Today, relatively few Americans, even in the Nashville area, are aware that the Cumberland River Basin once contained a dense, sophisticated indigenous population. Thruston’s artifact collection is on prominent display in the State Museum, but they are detached from the locations at which they were found. They were excavated without professional archaeological oversight. Many mounds in the Nashville area were destroyed during the 1800s. The booming Nashville Metropolitan Area has spread over many former Native American towns sites. In many cases, it is too late to study these sites.

Academicians have continued to study Tennessee’s past on a diminished funding scale. Great strides have been made in understanding the earliest periods of mankind’s presence in Tennessee. One of the most surprising discoveries is that the Cumberland River Basin probably contained North America’s densest Clovis Period population. It was a hunter’s paradise in which large herds of megafauna, such as mastodons and giant bison grazed along the meadows that paralleled north-central Tennessee Rivers.

Who were the people of the Cumberland River Basin?

While the Tennessee State Museum, McClung Museum, Chucalissa Museum, Old Stone Fort Museum and Pinson Mounds Museum proudly display the finest examples of pre-European art in Tennessee, very little is known about the people, who once occupied the Cumberland and Harpeth River Valleys. Archaeologists have classified their pottery, tools and weapons with English names, but do not know where they came from or where they went.

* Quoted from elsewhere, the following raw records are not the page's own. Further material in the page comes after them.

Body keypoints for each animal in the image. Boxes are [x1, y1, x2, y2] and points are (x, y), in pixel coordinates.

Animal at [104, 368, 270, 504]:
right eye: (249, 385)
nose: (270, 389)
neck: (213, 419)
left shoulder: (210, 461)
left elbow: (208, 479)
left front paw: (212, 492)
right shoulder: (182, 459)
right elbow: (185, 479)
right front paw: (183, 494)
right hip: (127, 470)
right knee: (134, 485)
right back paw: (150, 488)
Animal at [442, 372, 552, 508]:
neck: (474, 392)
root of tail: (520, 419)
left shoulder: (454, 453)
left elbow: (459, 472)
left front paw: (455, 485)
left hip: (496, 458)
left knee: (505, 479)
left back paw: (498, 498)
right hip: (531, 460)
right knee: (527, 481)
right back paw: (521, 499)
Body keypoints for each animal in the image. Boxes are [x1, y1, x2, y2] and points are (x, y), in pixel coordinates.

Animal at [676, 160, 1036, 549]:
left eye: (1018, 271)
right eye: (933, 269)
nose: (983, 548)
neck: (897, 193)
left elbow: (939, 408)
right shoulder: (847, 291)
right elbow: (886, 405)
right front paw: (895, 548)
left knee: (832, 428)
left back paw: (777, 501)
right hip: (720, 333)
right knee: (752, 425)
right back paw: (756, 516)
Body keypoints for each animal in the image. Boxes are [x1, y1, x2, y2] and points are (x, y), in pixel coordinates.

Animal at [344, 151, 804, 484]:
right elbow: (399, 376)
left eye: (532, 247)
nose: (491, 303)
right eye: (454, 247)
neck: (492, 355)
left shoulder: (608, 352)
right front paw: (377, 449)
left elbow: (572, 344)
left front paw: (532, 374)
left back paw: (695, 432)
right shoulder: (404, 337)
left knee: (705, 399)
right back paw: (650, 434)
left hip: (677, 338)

Standard references often state that the mound builders immigrated to Tennessee from Cahokia Mounds in Southern Illinois, but this is highly unlikely. The square, truncated pyramids, square “post-ditch” houses and the site plan of Mound Bottom are very similar to those of Ocmulgee Mounds National Monument in Macon, GA and very dissimilar to those of Cahokia. Furthermore, mound building and the first post-ditch houses occurred about a century earlier in Mound Bottom than Cahokia.

It was very typical for Maya Commoners to bury their dead in stone box graves. Calimako is an Itza Maya word. However, no artifact is on display in a museum that clearly links an indigenous people in Tennessee to Mesoamerica. The answer to that riddle just may be hiding in the ground in some Tennessee archaeological zone that has yet to have been excavated by professionals.